YOUR GOAL: Reproduce, without any change, the lines of the items below from the line containing "kingdom: Animalia" through the line containing "scientific name: Neospintharus syriacus", including both of those lines.

EXTRACTED INFORMATION:
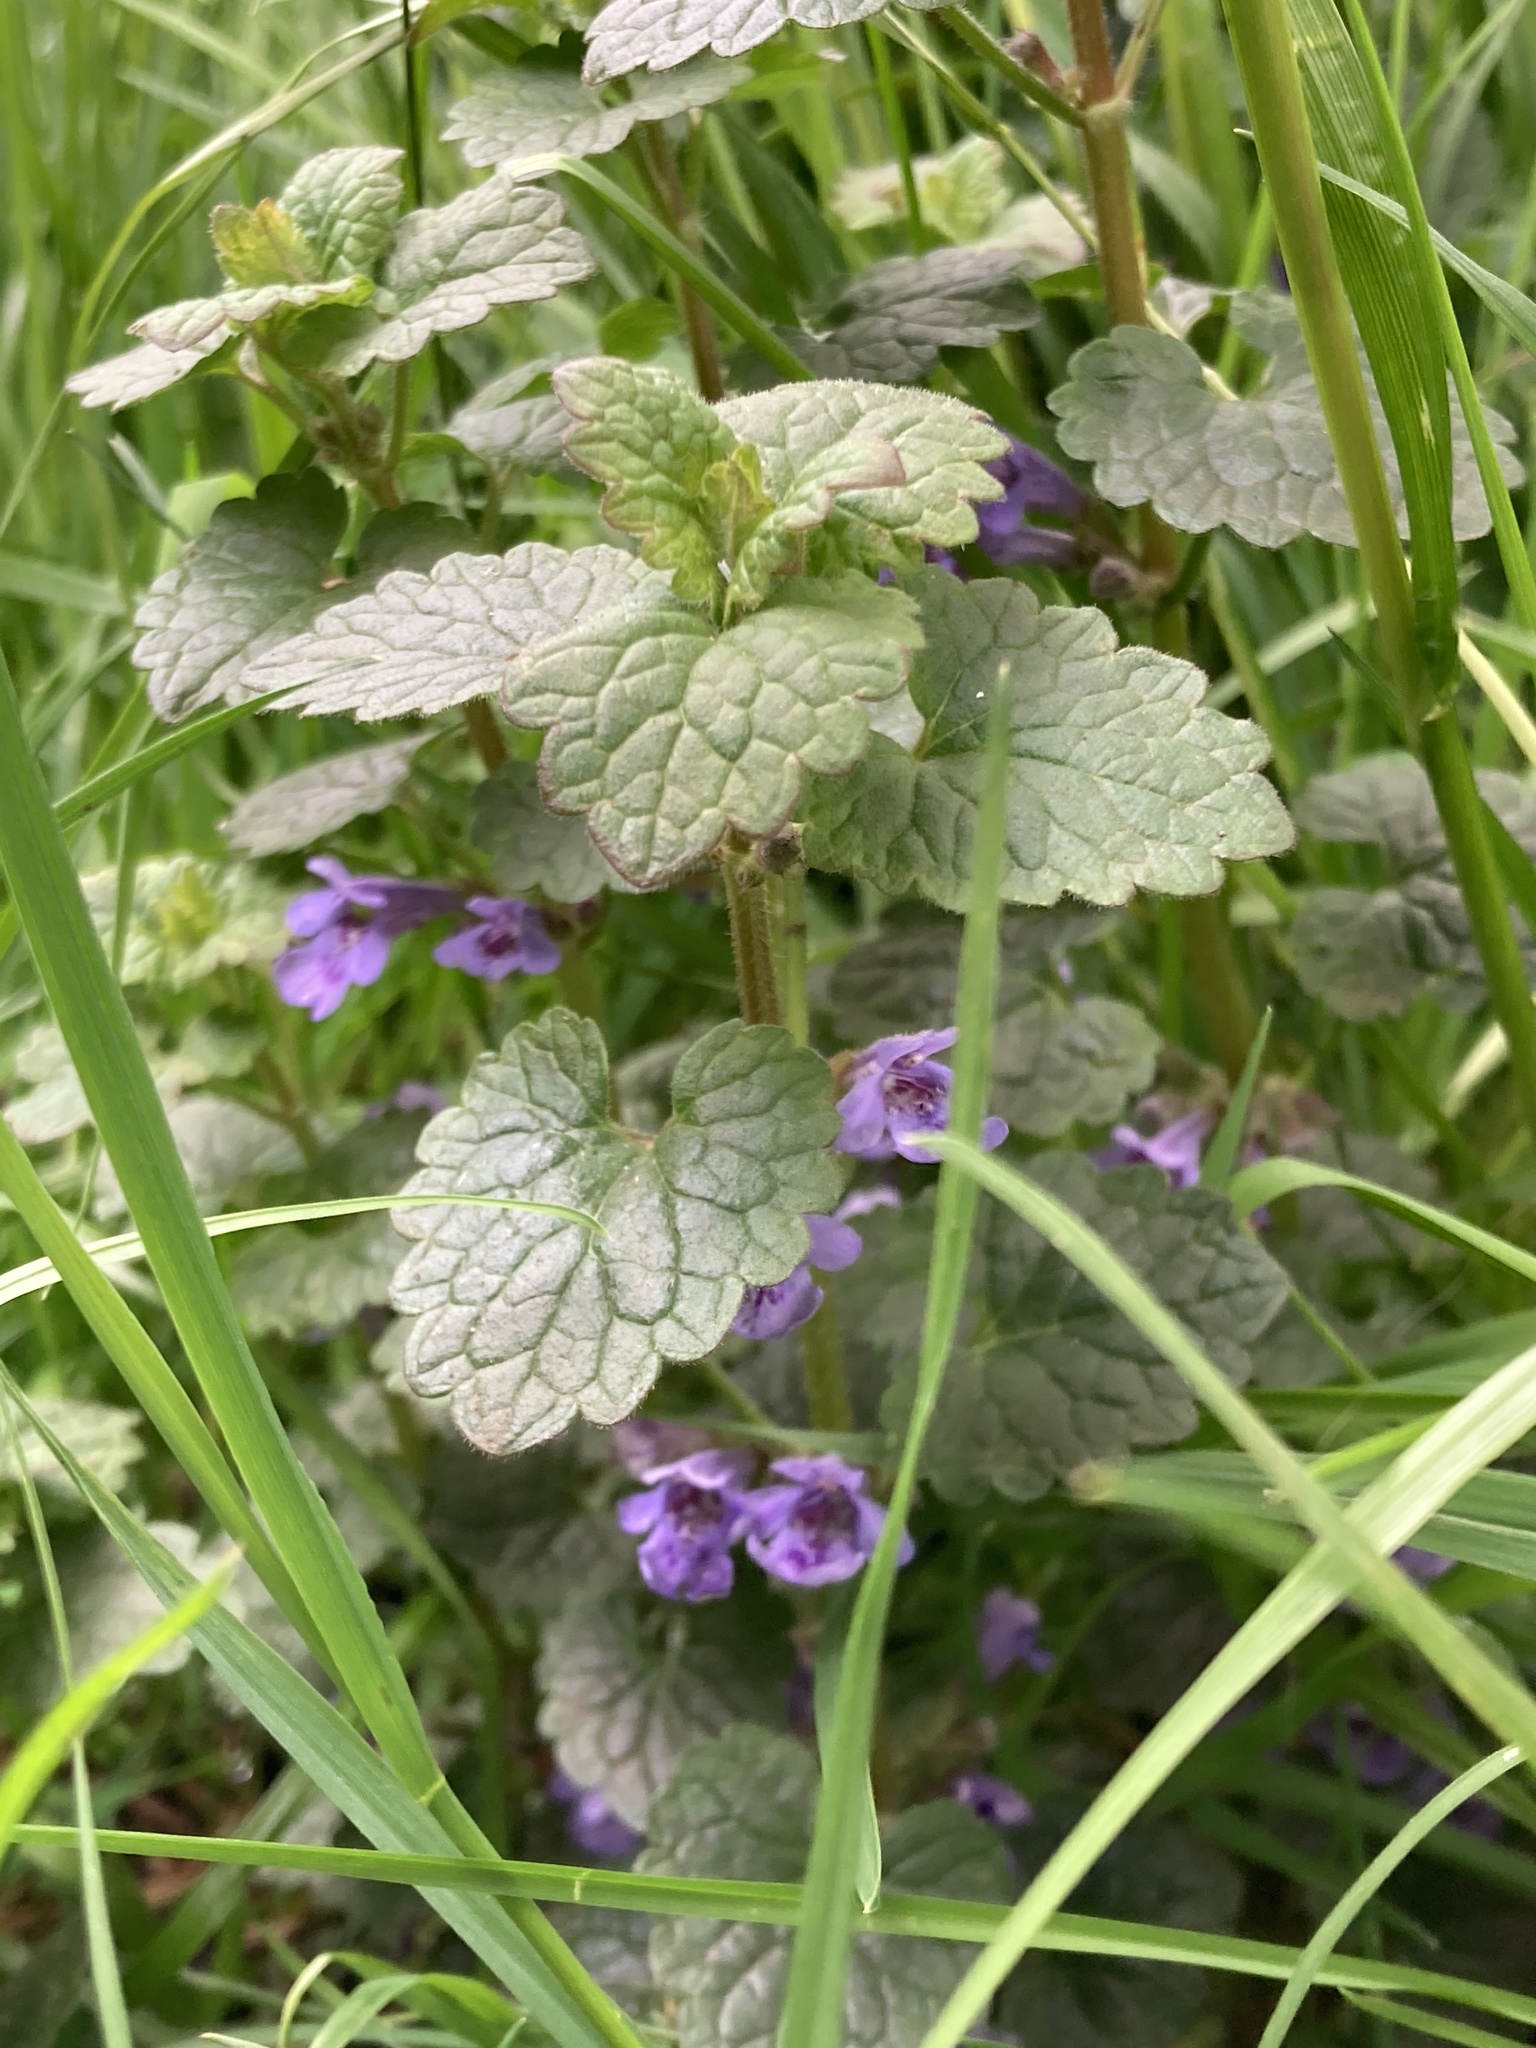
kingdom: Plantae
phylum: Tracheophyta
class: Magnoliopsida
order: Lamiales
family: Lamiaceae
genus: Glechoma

--

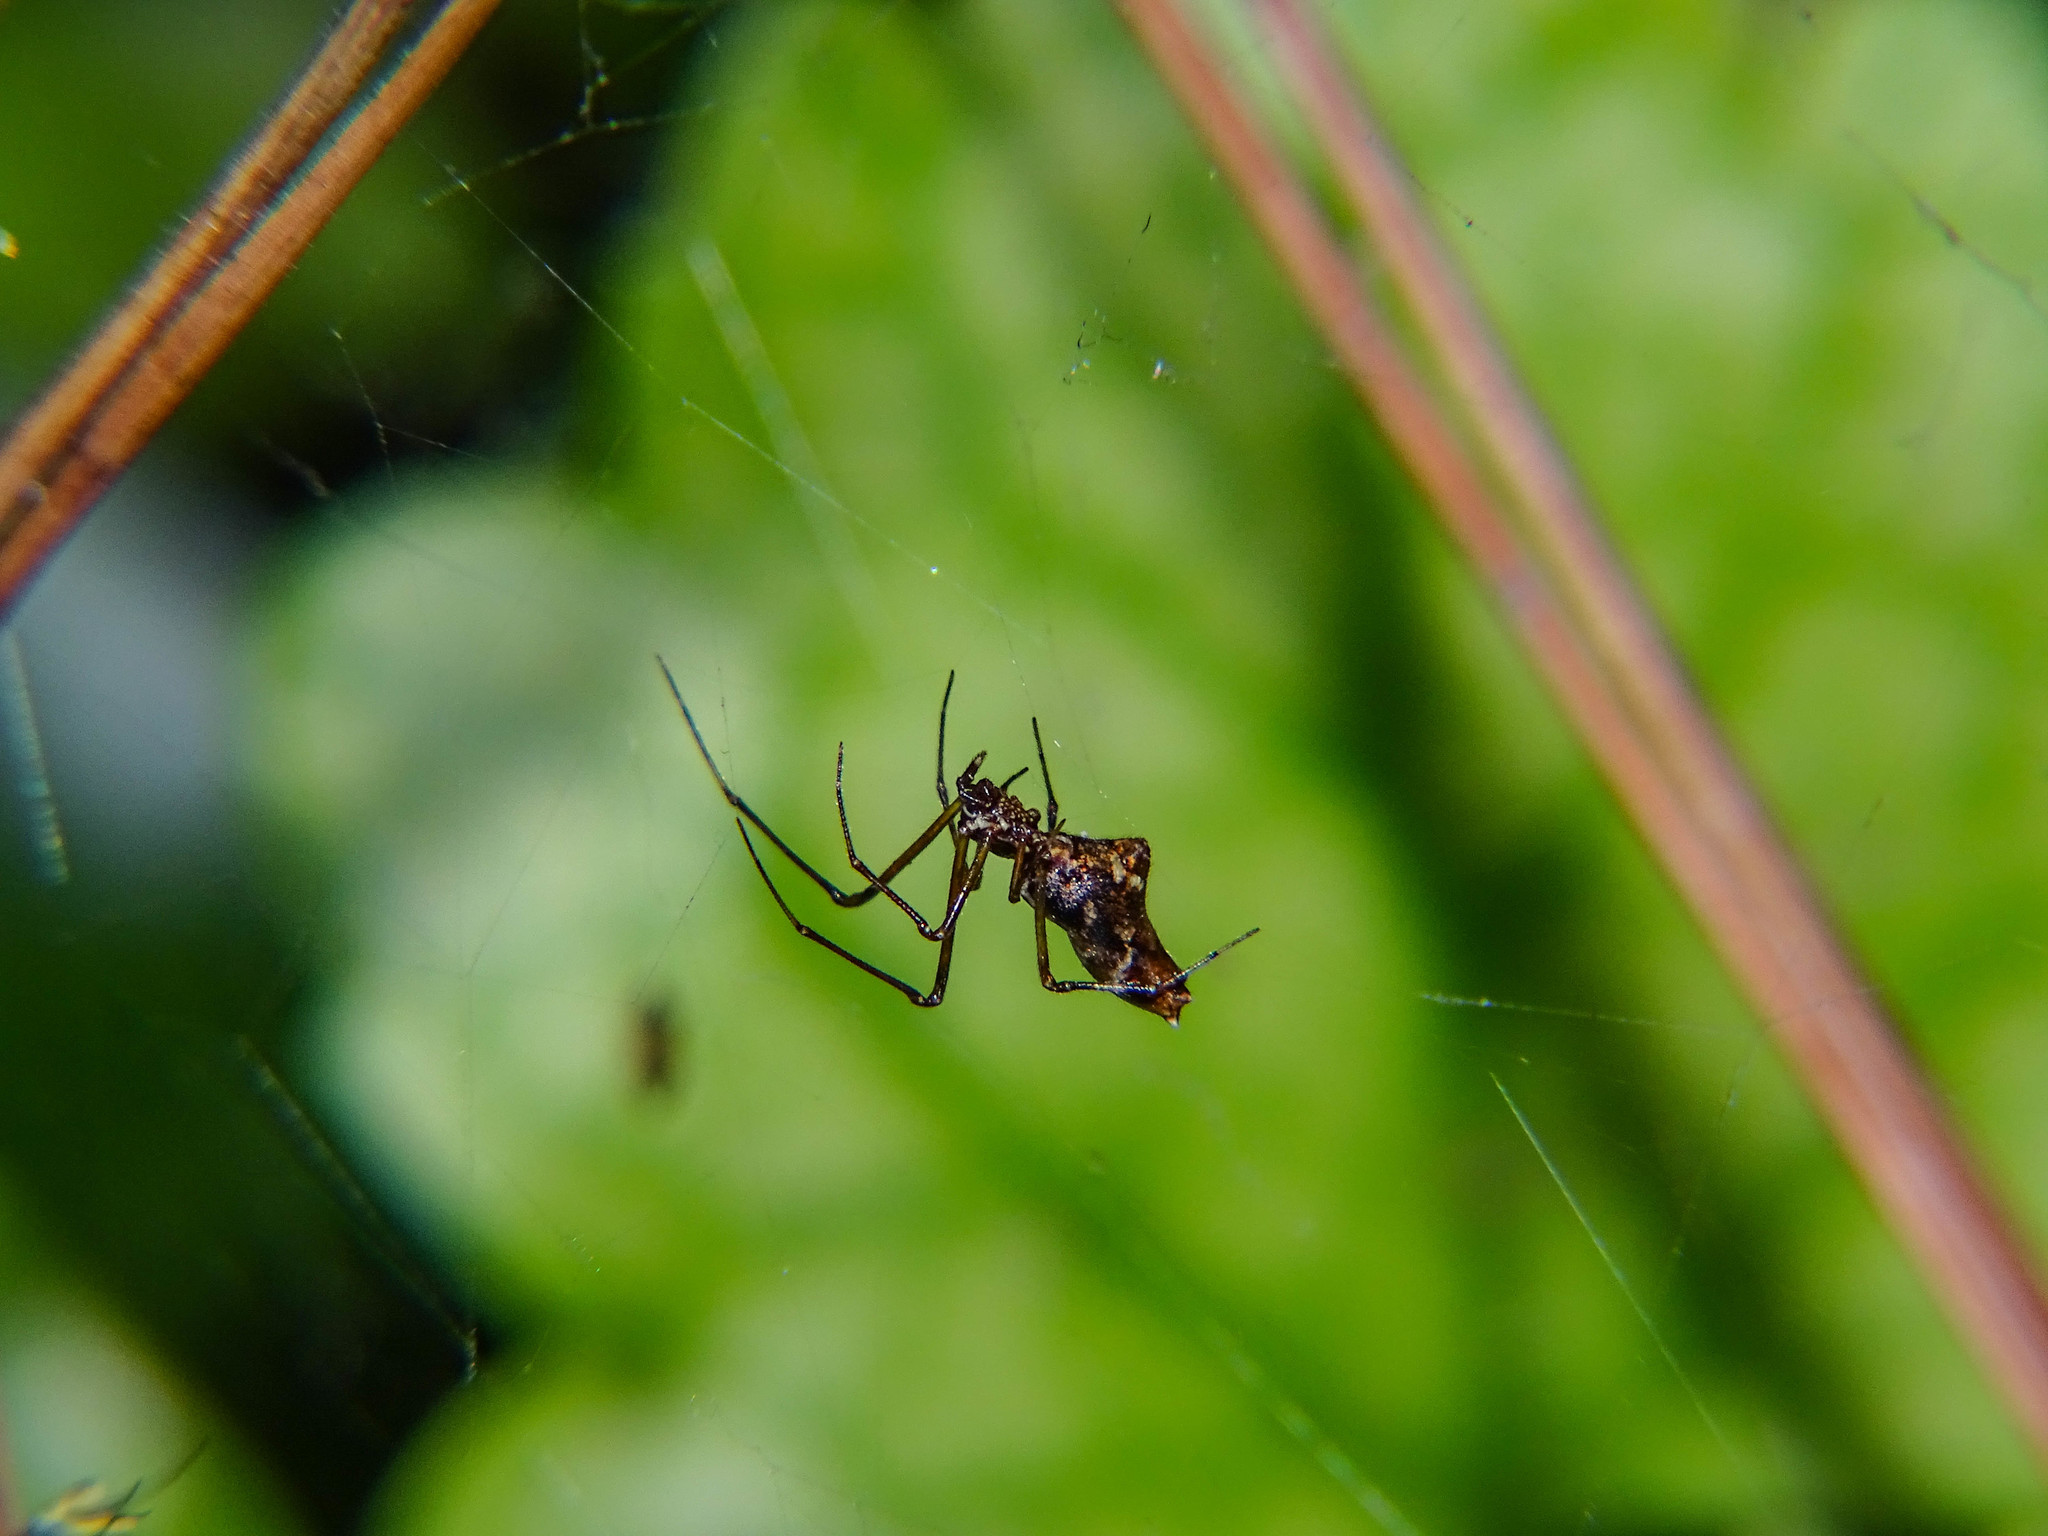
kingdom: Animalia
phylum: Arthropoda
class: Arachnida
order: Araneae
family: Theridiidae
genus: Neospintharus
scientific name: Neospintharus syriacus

EXERCISE OUTPUT:
kingdom: Animalia
phylum: Arthropoda
class: Arachnida
order: Araneae
family: Theridiidae
genus: Neospintharus
scientific name: Neospintharus syriacus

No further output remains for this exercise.